Living in Chesterton, Ind., on the outskirts of what has become an area of basketball strength in recent years, playing pickup ball gave Novak a chance to face similar competition to what he sees when he’s a few hours northeast in Ann Arbor.
When he’d head to Valparaiso University for these games, he’d see familiar faces. Notre Dame junior forward Scott Martin showed up a couple of times. So did Martin’s former high school and Purdue teammate, Robbie Hummel. Some players from Valpo were also around as Novak worked to prepare for his sophomore season at Michigan.

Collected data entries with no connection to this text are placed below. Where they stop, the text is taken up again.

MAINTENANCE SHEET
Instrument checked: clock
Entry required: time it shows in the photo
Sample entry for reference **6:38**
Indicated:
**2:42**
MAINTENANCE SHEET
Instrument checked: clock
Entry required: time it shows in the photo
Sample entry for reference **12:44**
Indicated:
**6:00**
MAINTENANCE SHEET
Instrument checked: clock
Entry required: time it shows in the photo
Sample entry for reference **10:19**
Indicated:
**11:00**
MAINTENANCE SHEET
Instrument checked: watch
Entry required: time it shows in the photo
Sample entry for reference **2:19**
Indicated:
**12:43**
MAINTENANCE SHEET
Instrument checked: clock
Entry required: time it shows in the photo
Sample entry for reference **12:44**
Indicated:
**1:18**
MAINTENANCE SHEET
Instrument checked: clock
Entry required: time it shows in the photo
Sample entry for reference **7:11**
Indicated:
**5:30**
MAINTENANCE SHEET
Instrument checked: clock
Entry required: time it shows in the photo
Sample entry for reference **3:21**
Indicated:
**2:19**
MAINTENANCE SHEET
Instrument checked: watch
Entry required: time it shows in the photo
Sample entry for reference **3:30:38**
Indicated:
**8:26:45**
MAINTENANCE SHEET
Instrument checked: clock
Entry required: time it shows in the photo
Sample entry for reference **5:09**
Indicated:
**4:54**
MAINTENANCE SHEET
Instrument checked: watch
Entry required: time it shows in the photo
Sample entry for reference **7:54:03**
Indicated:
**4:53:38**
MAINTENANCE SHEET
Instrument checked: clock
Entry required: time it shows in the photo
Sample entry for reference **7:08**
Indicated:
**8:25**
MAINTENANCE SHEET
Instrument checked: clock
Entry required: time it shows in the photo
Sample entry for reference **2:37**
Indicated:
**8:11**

“It helps,” Novak said. “I have a lot of friends back there that are still playing that are good players. I go back and there are no troubles finding games. When you go home, it’s about trying to maintain your skills and, really, then it was more about getting more work in the gym by myself with a couple friends maybe, getting a good workout in there.”
When he would practice in solitude, he worked on pulling up for jump shots, on creating more space for himself and going harder off of the dribble than just spot-up shooting. Those were all areas the 6-foot-5, 210-pound Novak felt he struggled with as a freshman despite starting the last 22 games he played in and averaging 6.7 points, 3.5 rebounds and shot 34.4 percent from the three-point line.
Then there was the issue of his body.
Admittedly a "little heftier" last season, Novak said he’s noticed more explosiveness in his game as well - something he credits to working on agility drills and plyometric drills to increase power.
His body, as he puts it, "feels better."
While he lost weight in the process, he’s also become sturdier. Novak also felt that he’s become a better defender. Much of that has to do with the off-season work the sophomore guard put in.
“His quickness is considerably different,” Michigan coach John Beilein said. “A year of lifting weights, I’ve noticed a lot more athleticism in him. He runs easier, jumps easier, defends easier.
“All those things from taking care of his body and working his speed, quickness and weight training.”